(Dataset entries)
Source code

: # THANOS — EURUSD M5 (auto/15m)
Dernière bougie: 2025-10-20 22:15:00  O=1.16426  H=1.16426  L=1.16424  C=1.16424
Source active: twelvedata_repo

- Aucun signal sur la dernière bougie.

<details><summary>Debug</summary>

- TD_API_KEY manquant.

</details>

Instruction: Nothing but a number is expected: the count of lines in the data that include the word "Source".

Your response: 2